Some folks I follow on Twitter (@scott_bot, @benmschmidt, @rayncordell, @foxyfolklorist, and others) were engaged in a conversation this week about the frequency of gendered pronouns in a corpus of 233 fairy tales from @foxyfolklorist’s dissertation. For a bit of literary contextualization, I tweeted a bar graph showing the frequency of 13 pronouns in a corpus of ~3,500 19th century novels. The bar graph (seen again here) breaks down pronoun usage by author gender (M, F, and U).
It is natural to wonder, as David Mimno (@dmimno) did this morning, if there is any significance to the gender results: is gender really correlated to these observed means or are the observed means just an artifact of messy data. One way to explore the extent to which these observed means really are an entailment of gender is to ask what the means would look like if gender were not a factor. In other words, what would happen if all the data about author gender were shuffled and the means then recalculated?*
If we do this shuffling and recalculating a whole bunch of times, say 100 times, we can then plot all the fake “genderless” permutations along side the actual observed means and thereby see whether the observed means are outside or inside what we would expect if gender were not a factor influencing pronoun use.**
Below are the plots for the 13 pronouns from my original bar graph (above). What you’ll see below is that for certain pronouns, such as “him,” “I,” “me,” “my” and “your”, the observed (“real”) means are within the range of “expected” values if gender were not a consideration. For other pronouns, however, such as “he,” “her,” “she” and “we,” the observed values are outside the values in the randomized “fake” data generated by taking gender out of the equation.
Another fascinating element of these graphs is found in the third “U” column. These are authors of unknown gender. It is hard not too look at these observed values and wonder about the most likely genders of those anonymous writers. . .
* [As it happens, this is precisely the approach that David Mimno suggested we take in some other work (under review) in which we assess the significance of topic use (rather than pronoun use) by male and female authors.]

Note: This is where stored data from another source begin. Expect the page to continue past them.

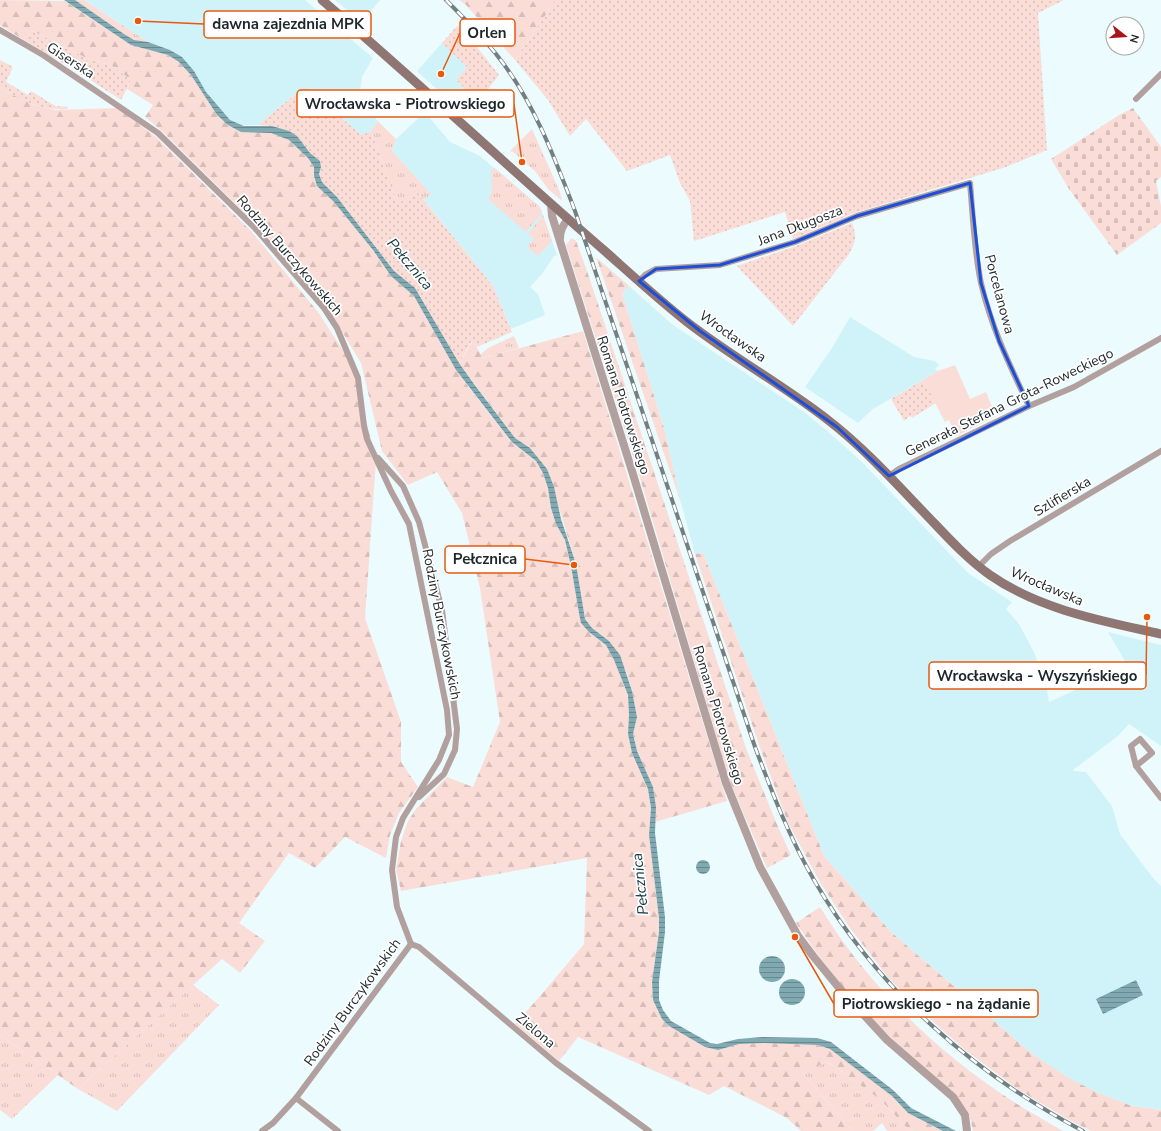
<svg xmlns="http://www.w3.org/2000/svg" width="1161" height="1131" font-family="'Nunito Sans',sans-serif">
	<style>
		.built { fill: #d0f3fa }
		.grass { fill: url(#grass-tufts) }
		.forest { fill: url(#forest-firs) }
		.cemetery { fill: url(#cemetery-stones) }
		.park { fill: #fbddd8 }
		.garden { fill: url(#garden-dots) }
		.water { fill: url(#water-rules) }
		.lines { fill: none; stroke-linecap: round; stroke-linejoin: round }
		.minor { stroke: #b2a09e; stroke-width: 6 }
		.tertiary { stroke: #b2a09e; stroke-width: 8 }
		.secondary { stroke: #8f7673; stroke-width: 9 }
		.rail-casing { stroke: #737f81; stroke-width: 4 }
		.rail { stroke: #fff; stroke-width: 2.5; stroke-dasharray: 8; stroke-linecap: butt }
		.marked { fill: none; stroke: #1d4ed8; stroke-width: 3; stroke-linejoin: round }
		.labels { text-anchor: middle; stroke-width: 3.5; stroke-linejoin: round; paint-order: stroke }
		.street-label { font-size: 14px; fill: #1d2628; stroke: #fff }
		.water-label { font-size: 15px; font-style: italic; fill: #0e373e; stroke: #fff }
		.leader { fill: none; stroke: #e8590c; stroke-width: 1.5 }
		.callout-dot { fill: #e8590c; stroke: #fff; stroke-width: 1.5 }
		.callout { fill: #fff; stroke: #e8590c; stroke-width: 1.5 }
		.callout-label { font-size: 15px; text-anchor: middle; font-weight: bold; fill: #1d2628 }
	</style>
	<defs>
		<pattern id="grass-tufts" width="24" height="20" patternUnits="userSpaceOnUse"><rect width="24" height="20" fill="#fbddd8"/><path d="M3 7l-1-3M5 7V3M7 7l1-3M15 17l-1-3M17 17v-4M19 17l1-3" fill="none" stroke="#d7beb9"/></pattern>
		<pattern id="forest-firs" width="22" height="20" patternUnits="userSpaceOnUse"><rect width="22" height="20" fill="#fbddd8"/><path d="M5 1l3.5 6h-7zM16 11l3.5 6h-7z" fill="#d7beb9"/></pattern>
		<pattern id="cemetery-stones" width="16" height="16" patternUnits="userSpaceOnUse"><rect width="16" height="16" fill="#fbddd8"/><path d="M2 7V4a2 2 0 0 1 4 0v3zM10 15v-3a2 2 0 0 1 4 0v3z" fill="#d7beb9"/></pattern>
		<pattern id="garden-dots" width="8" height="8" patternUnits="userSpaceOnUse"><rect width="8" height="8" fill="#fbddd8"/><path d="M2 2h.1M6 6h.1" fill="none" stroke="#d7beb9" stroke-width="1.8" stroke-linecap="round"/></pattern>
		<pattern id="water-rules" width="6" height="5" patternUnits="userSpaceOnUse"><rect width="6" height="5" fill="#80a9b1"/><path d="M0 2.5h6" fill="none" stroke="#688990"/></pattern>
	</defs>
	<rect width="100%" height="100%" fill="#ecfbfe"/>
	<!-- built -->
	<g class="built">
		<path d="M84 0H305L373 58 362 77 359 100 378 121 371 131 363 136 304 87 258 125H241L230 120 221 110 206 92 194 71 182 57 170 50 148 42Z"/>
		<path d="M335 0H380L362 22Z"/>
		<path d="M442 43 467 67 456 80 478 102 466 116 417 71Z"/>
		<path d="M425 112 450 142 480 156 540 207 557 255 554 256 542 274 530 287 538 294 545 315 511 329 493 286 424 200 430 194 392 151 396 139Z"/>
		<path d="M629 286 673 325 804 412 826 430 861 461 968 573 1012 602 1006 609 1019 624 1034 652 1047 690 1049 702 1084 686 1125 661 1108 632 1161 645V746L1129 724 1118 736 1073 770 1074 771 1086 772 1112 806 1120 834 1153 878 1161 886V1110L1132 1106 1096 1092 1067 1078 1031 1053 891 932 824 856 703 553 695 554 681 503 664 428 622 293Z"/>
		<path d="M850 317 914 357 935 361 939 365 935 369 938 371 873 409 858 423 805 387 832 348Z"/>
	</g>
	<!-- grass -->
	<g class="grass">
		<path d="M75 0H84L148 42 134 40 124 34Z"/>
		<path d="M378 121 396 139 392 151 431 194 424 200 418 193 397 205 371 131Z"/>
		<path d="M532 129 560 192 562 201 548 189 535 171 524 162 526 160 521 155 519 157 513 152 510 151Z"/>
		<path d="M493 168H495L540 207 542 213 526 232 488 199 492 192 491 171Z"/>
		<path d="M543 215 552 241 538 256 527 247 534 239 528 234Z"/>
		<path d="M514 336 519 348 483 358 481 354 488 348Z"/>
		<path d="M193 985 219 1005 117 1111 78 1089Z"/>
		<path d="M0 1035 58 1075 12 1119 0 1110Z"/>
		<path d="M827 1061 881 1100 908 1129 913 1131H887L882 1123 873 1131H853L803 1074Z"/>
	</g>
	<!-- forest -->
	<g class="forest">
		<path d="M0 0 65 1 131 45 168 55 179 62 191 75 217 115 228 125 242 132 271 133 289 140 308 158 314 167V176L317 186 334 202 373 250 391 276 414 296 456 370 470 389 512 442 536 461 543 473 548 488 551 508 556 524 565 540 571 566 579 613 589 632 606 645 614 660 628 695 629 715 628 734 632 753 648 789 651 808 649 835 659 918V932L652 982 653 1000 662 1019 669 1026 705 1047 718 1050 739 1044 763 1043 818 1045 830 1049 892 1096 908 1113 943 1131H913L908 1129 881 1100 827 1061 803 1074 853 1131H801L787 1118 724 1086 709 1095 578 1037 559 1061 515 1024 541 995 584 944 587 858 401 891 396 870 401 841 408 821 416 809 447 777 473 787 500 722 480 588 462 513 437 472 408 485 382 451 361 363 326 305 257 225 162 131 145 117 153 105 127 89 131 80 112 66 84 57 31 30 24 40 0 25Z"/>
		<path d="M459 0H556L515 60 466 5Z"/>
		<path d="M0 88 34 105 55 110 118 108 156 137 251 231 318 312 353 366 376 460 365 618 401 722V762L418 787 399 813 390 835 386 858 345 837 315 868 289 853 239 923 265 941 240 973 222 959 78 1089 0 1035Z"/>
		<path d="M572 238 576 241 586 268 747 751 779 829 791 855 767 868 730 782 637 468 566 245Z"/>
		<path d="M596 257 629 286 622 293 664 428 681 503Z"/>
		<path d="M583 331 727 801 655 822 656 807 653 787 637 751 633 734 637 717 632 691 626 671 609 641 592 628 585 619 576 564 547 469 530 448 515 438 459 363 473 341 483 358Z"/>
		<path d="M703 553 824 856 891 932 1031 1053 1067 1077 1096 1092 1132 1106 1161 1110V1131H1091L1069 1120 1019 1090 965 1050 921 1011 887 976 850 928 821 884 788 823 759 745 695 554Z"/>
		<path d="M820 907C868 985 934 1050 1011 1100 1027 1111 1046 1121 1063 1131H973L969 1113 955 1094 890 1037 843 987 818 955 796 923Z"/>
	</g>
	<!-- cemetery -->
	<path class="cemetery" d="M1133 108 1161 147V177L1156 181 1161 206V223L1117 255 1069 189 1051 159 1119 115Z"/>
	<!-- park -->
	<path class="park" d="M955 365 970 399 986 392 996 416 956 436 949 420 945 422 923 380 938 371Z"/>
	<!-- garden -->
	<g class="garden">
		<path d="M556 0H1064L1038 13 1047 150 1006 167 854 213 793 239 785 212 694 241 690 201 680 183 670 155 627 171 586 119 570 136 548 100 515 60Z"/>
		<path d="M457 26 474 43 499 75 478 102 456 80 467 67 442 43Z"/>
		<path d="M31 30 84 57 112 66 131 80 121 100 73 69 24 40Z"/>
		<path d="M0 60 13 67 6 82 28 95 31 91 57 107 58 106 68 107 67 109C40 111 23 100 0 88Z"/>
		<path d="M304 87 362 135 371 131 397 204 418 193 493 286 512 332 477 347 472 341 459 363 415 288 394 271 337 197 322 182 319 174 321 167 320 161 310 153 297 136 272 126 258 125Z"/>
		<path d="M852 223C857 237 856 241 849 254L793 326 737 266 796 246Z"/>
		<path d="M923 380 936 403 912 418 910 416 904 421 891 399Z"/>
	</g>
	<!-- water -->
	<g class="water">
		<path d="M64 0H75L124 34 134 40 148 42 170 50 182 57 194 71 206 92 230 120 244 126H272L289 131 297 136 310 153 320 161 321 167 319 174 322 182 337 197 394 271 415 288 459 363 474 384 515 438 530 448 547 469 554 487 561 519 576 564 585 619 592 628 609 641 620 655 632 691 637 717 633 734 637 751 653 787 656 807 655 833 665 917V932L659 981V1000L663 1010 671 1021 710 1043 717 1044 738 1039 762 1037 817 1038 831 1042 893 1090 911 1108 956 1131H943L908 1113 892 1096 830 1049 818 1045 763 1043 739 1044 718 1050 705 1047 669 1026 662 1019 653 1000 652 982 659 932V918L649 835 651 808 648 789 632 753 628 734 629 715 628 695 614 660 606 645 589 632 581 623 579 613 571 566 565 540 556 524 551 508 548 488 543 473 536 461 512 442 456 370 414 296 391 276 373 250 334 202 317 186 314 176V167L308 158 289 140 271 133 241 132 228 125 217 115 191 75 179 62 168 55 131 45Z"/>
		<circle cx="703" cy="867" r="7"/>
		<circle cx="772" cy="969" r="13"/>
		<circle cx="792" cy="992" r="13"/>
		<path d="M1136 980 1143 995 1103 1014 1096 999Z"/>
	</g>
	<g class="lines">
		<!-- minor -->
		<g class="minor">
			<path d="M0 30 43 55 158 133 254 227 324 308 337 328 358 378 364 426 367 439 391 491 409 524 447 710 449 735 439 760 403 818 396 837 392 870 397 907 411 944"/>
			<path d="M1136 99 1161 74"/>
			<path d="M639 281 645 275 656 269 720 265 795 242 857 216 970 183C973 216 974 250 981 283 991 327 1010 366 1029 406"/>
			<path d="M378 458 403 486 419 522 442 610 457 729 455 750 444 774 419 797"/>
			<path d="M889 476 899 469 1029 406 1074 387 1161 338"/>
			<path d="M979 566 991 554 1010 541 1161 451"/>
			<path d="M1136 766 1152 753 1140 739 1131 746 1136 766 1161 798"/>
			<path d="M411 944 419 947 556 1063 649 1131"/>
			<path d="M296 1098 338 1131"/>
			<path d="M262 1131 273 1123 296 1098 411 944"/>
		</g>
		<!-- tertiary -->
		<g class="tertiary">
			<path d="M551 204 552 216 632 471 726 783 760 867 798 936 813 956 840 989 887 1040 953 1097 965 1115 967 1131"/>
			<path d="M560 238C560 230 563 225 568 219"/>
		</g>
		<!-- secondary -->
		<path class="secondary" d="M322 0C418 82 510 169 606 252 633 276 659 300 687 322 732 357 783 385 828 420 867 450 901 489 935 524 952 542 970 561 990 575 1040 610 1103 621 1161 634"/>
		<!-- rail casing -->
		<g class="rail-casing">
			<path id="rail" d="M446 0C463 17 480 34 496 54 533 100 554 156 575 211L755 747C772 792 789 837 814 880 876 988 973 1073 1083 1131"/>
		</g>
		<!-- rail -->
		<use href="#rail" class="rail"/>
	</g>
	<!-- marked area -->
	<path class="marked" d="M970 183 981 283 999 341 1029 406 889 476 837 427 700 331 639 281 656 269 720 265 795 242 857 216Z"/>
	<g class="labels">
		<!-- street labels -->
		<g class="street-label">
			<text transform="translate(71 60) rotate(33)" y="5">Giserska</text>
			<text transform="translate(800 225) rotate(-21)" y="5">Jana Długosza</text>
			<text transform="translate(290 255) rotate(49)" y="5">Rodziny Burczykowskich</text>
			<text transform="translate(1000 294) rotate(75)" y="5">Porcelanowa</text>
			<text transform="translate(733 336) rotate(35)" y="5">Wrocławska</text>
			<text transform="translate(1009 402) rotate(-26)" y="5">Generała Stefana Grota-Roweckiego</text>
			<text transform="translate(624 405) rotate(72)" y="5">Romana Piotrowskiego</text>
			<text transform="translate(1062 496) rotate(-31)" y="5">Szlifierska</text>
			<text transform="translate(1047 586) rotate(23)" y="5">Wrocławska</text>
			<text transform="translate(442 624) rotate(79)" y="5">Rodziny Burczykowskich</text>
			<text transform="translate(719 715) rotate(73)" y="5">Romana Piotrowskiego</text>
			<text transform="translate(352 1002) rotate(-54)" y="5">Rodziny Burczykowskich</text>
			<text transform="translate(536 1030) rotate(40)" y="5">Zielona</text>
		</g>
		<!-- water labels -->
		<g class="water-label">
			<text transform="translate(410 264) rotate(50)" y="5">Pełcznica</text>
			<text transform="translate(640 884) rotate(-96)" y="5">Pełcznica</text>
		</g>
	</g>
	<!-- callouts -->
	<path class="leader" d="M138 21L204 24M441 74L460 33M522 162L514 104M574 565L525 559M1147 617L1146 675M795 937L834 1004"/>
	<g class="callout-dot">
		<circle cx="138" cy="21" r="4"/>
		<circle cx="441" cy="74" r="4"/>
		<circle cx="522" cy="162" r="4"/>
		<circle cx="574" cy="565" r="4"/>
		<circle cx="1147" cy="617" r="4"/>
		<circle cx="795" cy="937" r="4"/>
	</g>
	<g class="callout">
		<rect x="204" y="11" width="167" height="27" rx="4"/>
		<rect x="460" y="19" width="55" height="27" rx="4"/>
		<rect x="297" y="90" width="217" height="27" rx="4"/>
		<rect x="445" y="546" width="80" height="27" rx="4"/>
		<rect x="929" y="662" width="217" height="27" rx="4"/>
		<rect x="834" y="990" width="204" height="27" rx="4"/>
	</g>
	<g class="callout-label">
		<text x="288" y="29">dawna zajezdnia MPK</text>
		<text x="487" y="38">Orlen</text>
		<text x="405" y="109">Wrocławska - Piotrowskiego</text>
		<text x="485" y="564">Pełcznica</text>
		<text x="1037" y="681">Wrocławska - Wyszyńskiego</text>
		<text x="936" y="1009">Piotrowskiego - na żądanie</text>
	</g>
	<!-- north arrow -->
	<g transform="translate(1125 36) rotate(107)"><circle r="19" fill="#ffffff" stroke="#a5a8a9"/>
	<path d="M0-3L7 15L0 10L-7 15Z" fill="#a81417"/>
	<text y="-6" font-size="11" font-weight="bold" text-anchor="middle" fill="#1d2628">N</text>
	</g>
</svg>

** [Naturally, it could be that the determining factor here is not really gender at all. It could be that “we” (readers, editors, publishers, etc) have selected for books authored by men that express one set of linguistic qualities and books by women that express another set. In other words, these graphs don’t prove that women and men necessarily use pronouns differently, only that they do so (or don’t depending on the pronoun in question) in this particular corpus of 19th century fiction.]